Task to carry out –
Please repeat every line of the records below, character for character and in the same order.

Material for this task –
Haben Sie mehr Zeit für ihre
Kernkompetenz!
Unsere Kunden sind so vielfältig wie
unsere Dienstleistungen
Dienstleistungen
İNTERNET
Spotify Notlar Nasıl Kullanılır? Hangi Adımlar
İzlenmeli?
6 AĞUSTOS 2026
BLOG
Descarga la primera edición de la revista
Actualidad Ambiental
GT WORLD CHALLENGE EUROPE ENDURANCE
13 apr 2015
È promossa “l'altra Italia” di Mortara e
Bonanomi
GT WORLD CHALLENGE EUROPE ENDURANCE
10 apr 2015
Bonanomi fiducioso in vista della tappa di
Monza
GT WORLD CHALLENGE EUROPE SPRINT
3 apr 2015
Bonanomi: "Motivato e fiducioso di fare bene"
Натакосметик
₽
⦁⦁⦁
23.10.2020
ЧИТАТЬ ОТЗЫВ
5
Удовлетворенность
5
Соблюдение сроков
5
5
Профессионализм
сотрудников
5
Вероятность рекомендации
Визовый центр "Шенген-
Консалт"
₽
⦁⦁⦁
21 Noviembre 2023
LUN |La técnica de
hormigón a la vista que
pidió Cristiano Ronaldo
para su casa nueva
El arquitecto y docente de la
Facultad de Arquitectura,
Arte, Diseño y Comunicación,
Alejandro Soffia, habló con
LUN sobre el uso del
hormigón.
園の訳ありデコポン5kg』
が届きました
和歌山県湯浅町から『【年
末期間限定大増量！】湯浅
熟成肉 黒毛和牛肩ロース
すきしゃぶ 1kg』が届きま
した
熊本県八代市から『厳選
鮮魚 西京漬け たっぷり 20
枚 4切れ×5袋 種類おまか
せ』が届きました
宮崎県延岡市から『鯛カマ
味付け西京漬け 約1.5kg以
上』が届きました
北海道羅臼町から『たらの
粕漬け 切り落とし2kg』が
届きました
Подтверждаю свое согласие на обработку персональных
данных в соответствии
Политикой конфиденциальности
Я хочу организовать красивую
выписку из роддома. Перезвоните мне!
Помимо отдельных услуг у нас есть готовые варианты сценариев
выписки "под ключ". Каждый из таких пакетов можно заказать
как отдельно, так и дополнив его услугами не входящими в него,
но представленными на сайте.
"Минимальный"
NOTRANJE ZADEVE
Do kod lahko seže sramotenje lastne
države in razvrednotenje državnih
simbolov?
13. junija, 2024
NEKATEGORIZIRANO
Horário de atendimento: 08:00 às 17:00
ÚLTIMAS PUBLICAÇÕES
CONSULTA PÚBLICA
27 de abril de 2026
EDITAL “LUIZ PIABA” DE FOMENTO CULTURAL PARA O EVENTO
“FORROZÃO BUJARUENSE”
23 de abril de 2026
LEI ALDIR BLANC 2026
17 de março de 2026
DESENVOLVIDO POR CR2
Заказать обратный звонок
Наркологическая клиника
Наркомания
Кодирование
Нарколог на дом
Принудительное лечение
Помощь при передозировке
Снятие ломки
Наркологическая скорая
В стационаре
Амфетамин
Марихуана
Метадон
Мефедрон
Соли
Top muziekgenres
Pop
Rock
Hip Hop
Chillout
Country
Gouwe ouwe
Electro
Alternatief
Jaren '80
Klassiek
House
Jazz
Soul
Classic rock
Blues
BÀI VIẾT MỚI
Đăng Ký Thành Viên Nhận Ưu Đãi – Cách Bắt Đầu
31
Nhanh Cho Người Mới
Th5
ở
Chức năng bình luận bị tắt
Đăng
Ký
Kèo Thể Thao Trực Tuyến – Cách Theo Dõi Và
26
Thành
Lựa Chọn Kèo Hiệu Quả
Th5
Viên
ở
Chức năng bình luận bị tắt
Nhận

Output of the task –
Haben Sie mehr Zeit für ihre
Kernkompetenz!
Unsere Kunden sind so vielfältig wie
unsere Dienstleistungen
Dienstleistungen
İNTERNET
Spotify Notlar Nasıl Kullanılır? Hangi Adımlar
İzlenmeli?
6 AĞUSTOS 2026
BLOG
Descarga la primera edición de la revista
Actualidad Ambiental
GT WORLD CHALLENGE EUROPE ENDURANCE
13 apr 2015
È promossa “l'altra Italia” di Mortara e
Bonanomi
GT WORLD CHALLENGE EUROPE ENDURANCE
10 apr 2015
Bonanomi fiducioso in vista della tappa di
Monza
GT WORLD CHALLENGE EUROPE SPRINT
3 apr 2015
Bonanomi: "Motivato e fiducioso di fare bene"
Натакосметик
₽
⦁⦁⦁
23.10.2020
ЧИТАТЬ ОТЗЫВ
5
Удовлетворенность
5
Соблюдение сроков
5
5
Профессионализм
сотрудников
5
Вероятность рекомендации
Визовый центр "Шенген-
Консалт"
₽
⦁⦁⦁
21 Noviembre 2023
LUN |La técnica de
hormigón a la vista que
pidió Cristiano Ronaldo
para su casa nueva
El arquitecto y docente de la
Facultad de Arquitectura,
Arte, Diseño y Comunicación,
Alejandro Soffia, habló con
LUN sobre el uso del
hormigón.
園の訳ありデコポン5kg』
が届きました
和歌山県湯浅町から『【年
末期間限定大増量！】湯浅
熟成肉 黒毛和牛肩ロース
すきしゃぶ 1kg』が届きま
した
熊本県八代市から『厳選
鮮魚 西京漬け たっぷり 20
枚 4切れ×5袋 種類おまか
せ』が届きました
宮崎県延岡市から『鯛カマ
味付け西京漬け 約1.5kg以
上』が届きました
北海道羅臼町から『たらの
粕漬け 切り落とし2kg』が
届きました
Подтверждаю свое согласие на обработку персональных
данных в соответствии
Политикой конфиденциальности
Я хочу организовать красивую
выписку из роддома. Перезвоните мне!
Помимо отдельных услуг у нас есть готовые варианты сценариев
выписки "под ключ". Каждый из таких пакетов можно заказать
как отдельно, так и дополнив его услугами не входящими в него,
но представленными на сайте.
"Минимальный"
NOTRANJE ZADEVE
Do kod lahko seže sramotenje lastne
države in razvrednotenje državnih
simbolov?
13. junija, 2024
NEKATEGORIZIRANO
Horário de atendimento: 08:00 às 17:00
ÚLTIMAS PUBLICAÇÕES
CONSULTA PÚBLICA
27 de abril de 2026
EDITAL “LUIZ PIABA” DE FOMENTO CULTURAL PARA O EVENTO
“FORROZÃO BUJARUENSE”
23 de abril de 2026
LEI ALDIR BLANC 2026
17 de março de 2026
DESENVOLVIDO POR CR2
Заказать обратный звонок
Наркологическая клиника
Наркомания
Кодирование
Нарколог на дом
Принудительное лечение
Помощь при передозировке
Снятие ломки
Наркологическая скорая
В стационаре
Амфетамин
Марихуана
Метадон
Мефедрон
Соли
Top muziekgenres
Pop
Rock
Hip Hop
Chillout
Country
Gouwe ouwe
Electro
Alternatief
Jaren '80
Klassiek
House
Jazz
Soul
Classic rock
Blues
BÀI VIẾT MỚI
Đăng Ký Thành Viên Nhận Ưu Đãi – Cách Bắt Đầu
31
Nhanh Cho Người Mới
Th5
ở
Chức năng bình luận bị tắt
Đăng
Ký
Kèo Thể Thao Trực Tuyến – Cách Theo Dõi Và
26
Thành
Lựa Chọn Kèo Hiệu Quả
Th5
Viên
ở
Chức năng bình luận bị tắt
Nhận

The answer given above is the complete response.